Au lieu de cela, démarrer un plan de sortie peut être aussi modeste que mettre à jour votre CV ou votre profil LinkedIn. Smith-Osei suggère de planifier une conversation mensuelle avec un café avec quelqu'un de votre secteur ou même de passer un week-end à réfléchir (ou à réévaluer) ce que vous voulez réellement dans votre prochain rôle. Selon Smith-Osei, ces petites actions tournées vers l’avenir devraient inciter votre cerveau à avoir ce sentiment de contrôle afin que tout ne soit pas si sombre et catastrophique.

5. Recadrez votre travail toxique comme un tremplin plutôt que comme une impasse.

Trouver une lueur d’espoir dans un environnement de travail épuisant n’est pas facile – et non, nous n’attendons pas de vous que vous fassiez semblant de sourire et que vous regardiez le bon côté des choses. Mais une stratégie qui peut aider selon Smith-Osei consiste à recadrer mentalement votre rôle actuel comme un tremplin temporaire vers quelque chose de meilleur plutôt qu'une situation éternelle.

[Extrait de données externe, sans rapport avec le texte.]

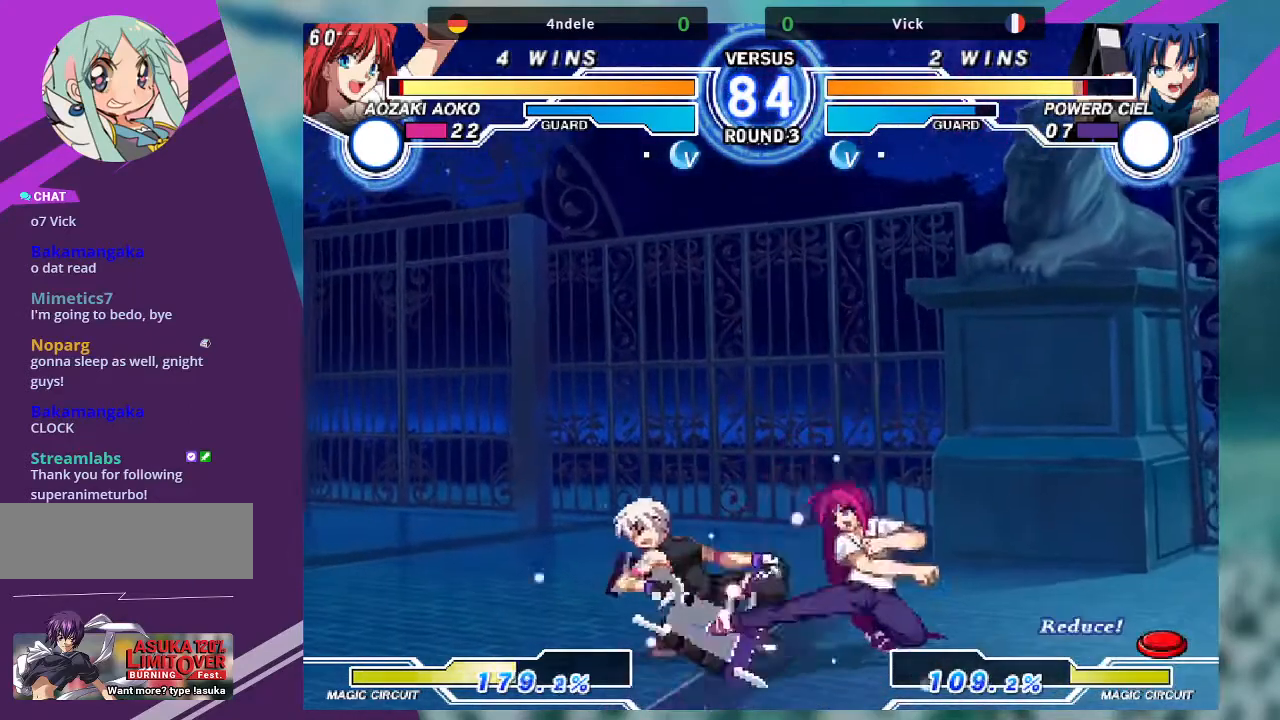
{"buttons": [], "left_stick": "down-left", "events": []}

Alors au lieu de penserje perds mon temps iciessayez de passer àJe suis là de toute façon, comment puis-je faire en sorte que cela fonctionne pendant que je planifie mon départ ?Si le poste de vos rêves nécessite une compétence dans laquelle vous n'êtes pas si fort (comme le leadership), par exemple proposez de diriger un projet d'équipe ou d'intégrer une nouvelle recrue. Il ne s’agit pas de se forcer à se surpasser ou de faire semblant d’être passionné, mais plutôt d’acquérir une expérience qui paraîtra fantastique sur votre CV. Ou si vous espérez décrocher un rôle plus créatif, trouvez de petits moyens de développer vos muscles en attendant : présentez une nouvelle idée lors d'une réunion ou créez un site Web personnel pour un potentiel portfolio de photographies.

tatacaw

De cette façon, vous ne vous contentez pas de vous abandonner à un travail que vous ne pouvez pas supporter : vous le faites activement fonctionner à votre avantage en obtenant des outils et des connexions qui vous permettront idéalement d'obtenir quelque chose de mieux. Vu sous cet angle, un rôle suceur d’âme devient un peu moins étouffant et bien plus stratégique.

En rapport:

  • Comment gérer si l'anxiété au travail rend difficile l'exercice de votre travail
  • Pourquoi le multitâche ne fonctionne pas et rend votre vie encore pire
  • Que faire si le syndrome de l'imposteur vous fait vous sentir très insécurisé au travail

Recevez gratuitement davantage de conseils utiles sur la santé mentale de SELF directement dans votre boîte de réception .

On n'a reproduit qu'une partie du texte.